Abstract 674P
Background
In recent years, NGHT initially approved for metastatic castration resistant PC (mCRPC) have also shown efficacy in non-metastatic CRPC (nmCRPC) and in hormone sensitive PC (HSPC). An earlier use and a longer duration of NGHT, added up to androgen deprivation therapy, requires evaluation of the impact on patient-reported outcomes (PROs), and particularly on CogF. Aim of this systematic review is to focus on the evidence about CogF in all randomized trials (RCTs) testing NGHT in patients (pts) with PC.
Methods
All RCTs testing abiraterone acetate (Abi), enzalutamide (Enz), apalutamide (Apa), darolutamide (Dar) were searched in Pubmed and major meetings. For each RCT, we assessed (i) availability of investigator-assessed cognitive impairment and disorders; (ii) availability of PRO-based evaluation of CogF.
Results
17 RCTs (17300 pts, 9793 assigned to NGHT) were included in the analysis (Table). Investigator-based evaluation of the incidence of cognitive impairment was available in 7 RCTs (41.2%): 1 mCRPC, 3 nmCRPC, 3 HSPC (Table). 17 / 17 RCTs (100%) included PROs collection, but PRO tools adopted allowed evaluation of CogF in 2 RCTs (11.8%). Among them, PRO-based CogF results were presented only in 1 RCT (5.9%) (Table): in ENZAMET, testing Enz in HSPC, mean changes were worse with Enz (p<0.0001), but deterioration-free survival favored Enz vs placebo (p=0.0003). Table: 674P
| Comparison | RCTs | Cog impairment (Investigator-assessed) | Cog function (PRO-based) | ||
| N | Toxicity (any grade) | N | Main results | ||
| Abi vs Ctrl | 5 | 1 | STAMPEDE: Cog imp. 6.4% vs 3.8% | 0 | - |
| Enz vs Ctrl | 7 | 3 | PROSPER: Cog / memory imp. 5% vs 2% ARCHES: Cog / memory imp. 4.5% vs 2.1% ENZAMET: Cog dist. 2.8% vs 0.5%; concentration imp. 5.3% vs 1.1%; memory imp. 14.6% vs 3.6%. | 1 | ENZAMET: mean changes worse for Enz (p<0.0001); deterioration-free survival better for Enz (3-yr 33% vs 21%, p=0.0003) |
| Apa vs Ctrl | 2 | 1 | SPARTAN: mental imp. 5.1% vs 3.0% | 0 | - |
| Dar vs Ctrl | 1 | 1 | ARAMIS: Cog disorders 0.4% vs 0.2%; memory imp. 0.5% vs 1.3% | 0 | - |
| Cabazitaxel vs Abi / Enz | 1 | 0 | - | 0 | - |
| Abi vs Enz | 1 | 1 | NCT02125357: Montreal <26 at week 12: 47% vs 54% | 0 | - |
| TOTAL | 17 | 7 (41.2%) | 1 (5.9%) |
Conclusions
Clinical development of NGHT has not included a systematic evaluation of CogF. Assessment by investigators is at risk of underreporting, but cognitive deterioration could be clinically relevant, at least in a proportion of pts. Commonly used PROs do not allow (FACT-P) or allow only partially (EORTC C30) CogF analysis. Furthermore, methodology of analysis can jeopardize interpretation of CogF results. Although direct comparisons are scanty, there could be differences between different NGTH.
Clinical trial identification
Editorial acknowledgement
Legal entity responsible for the study
The authors.
Funding
Has not received any funding.
Disclosure
L. Marandino: Travel/Accommodation/Expenses: Sanofi. C. Buttigliero: Honoraria (self), Advisory/Consultancy: Janssen.
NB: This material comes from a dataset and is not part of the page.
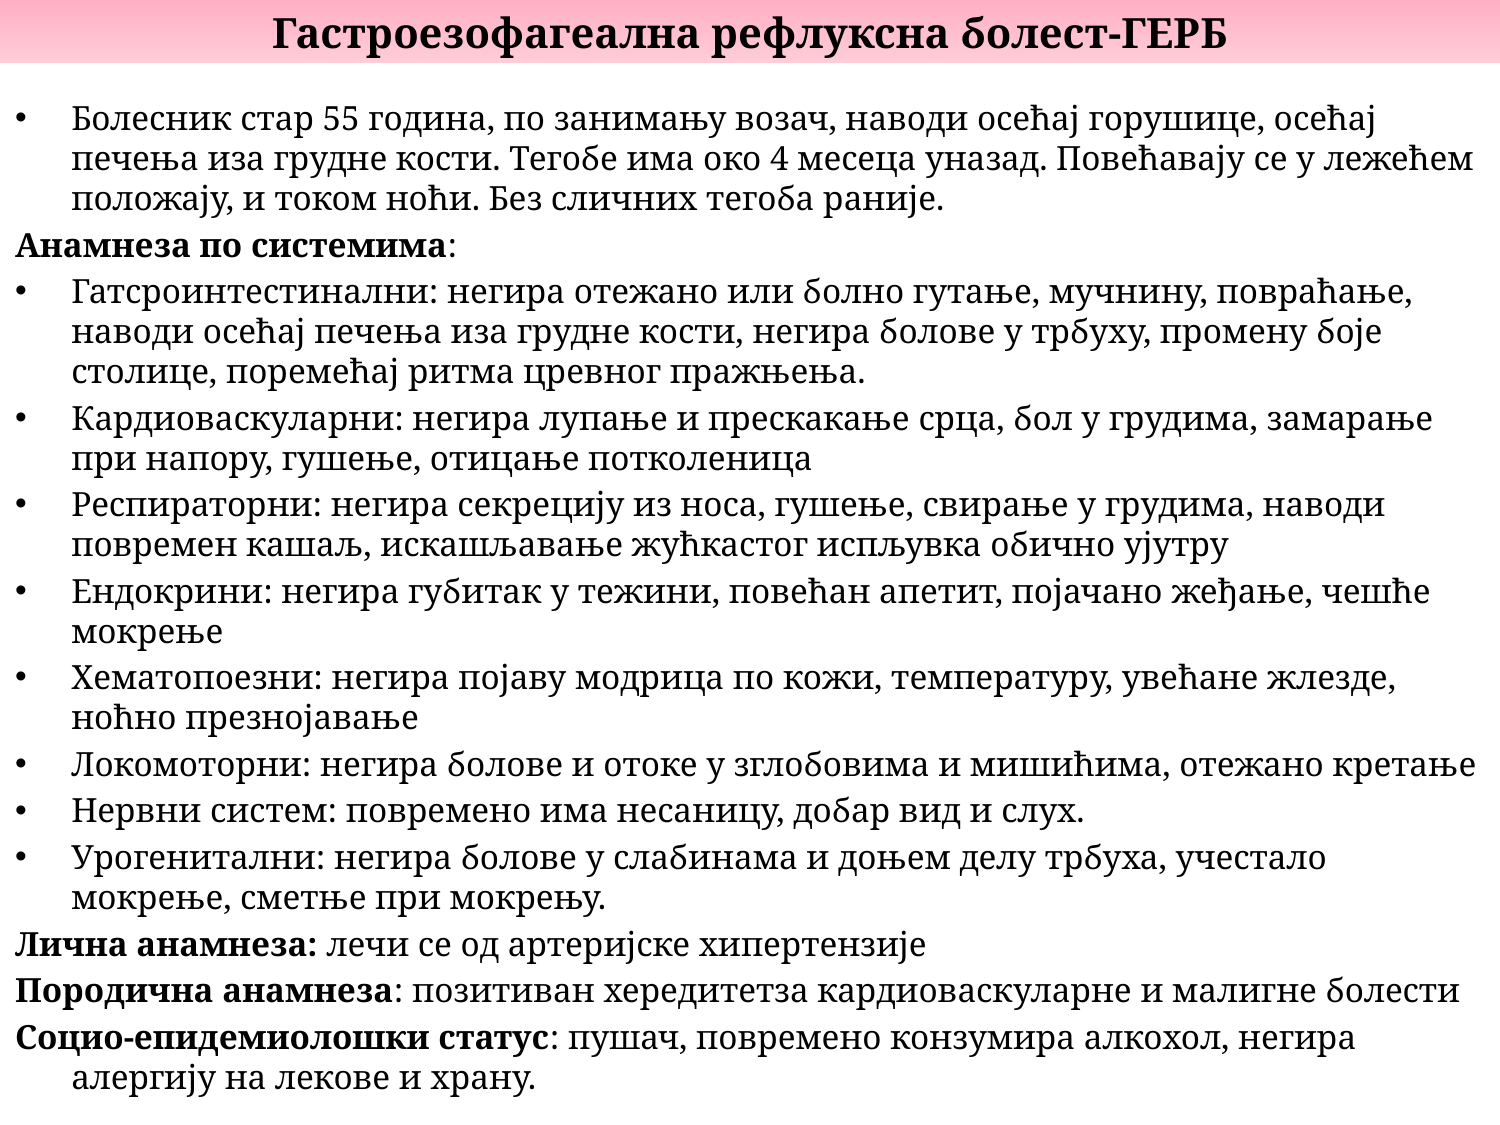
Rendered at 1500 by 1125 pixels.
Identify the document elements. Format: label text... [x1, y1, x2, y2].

list Болесник стар 55 година, по занимању возач, наводи осећај горушице, осећај печења иза грудне кости. Тегобе има око 4 месеца уназад. Повећавају се у лежећем положају, и током ноћи. Без сличних тегоба раније. Анамнеза по системима: Гатсроинтестинални: негира отежано или болно гутање, мучнину, повраћање, наводи осећај печења иза грудне кости, негира болове у трбуху, промену боје столице, поремећај ритма цревног пражњења. Кардиоваскуларни: негира лупање и прескакање срца, бол у грудима, замарање при напору, гушење, отицање потколеница Респираторни: негира секрецију из носа, гушење, свирање у грудима, наводи повремен кашаљ, искашљавање жућкастог испљувка обично ујутру Ендокрини: негира губитак у тежини, повећан апетит, појачано жеђање, чешће мокрење Хематопоезни: негира појаву модрица по кожи, температуру, увећане жлезде, ноћно презнојавање Локомоторни: негира болове и отоке у зглобовима и мишићима, отежано кретање Нервни систем: повремено има несаницу, добар вид и слух. Урогенитални: негира болове у слабинама и доњем делу трбуха, учестало мокрење, сметње при мокрењу. Лична анамнеза: лечи се од артеријске хипертензије Породична анамнеза: позитиван хередитетза кардиоваскуларне и малигне болести Социо-епидемиолошки статус: пушач, повремено конзумира алкохол, негира алергију на лекове и храну. [0, 90, 1500, 833]
text_box Гастроезофагеална рефлуксна болест-ГЕРБ [0, 0, 1500, 63]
M. Di Maio: Research grant/Funding (institution): Tesaro GSK; Honoraria (self), Advisory/Consultancy: AstraZeneca; Honoraria (self), Advisory/Consultancy: Pfizer; Honoraria (self), Advisory/Consultancy: Janssen; Honoraria (self), Advisory/Consultancy: Astellas; Honoraria (self), Advisory/Consultancy: Eisai; Honoraria (self), Advisory/Consultancy: Merck Sharp & Dohme; Honoraria (self), Advisory/Consultancy: Takeda. All other authors have declared no conflicts of interest.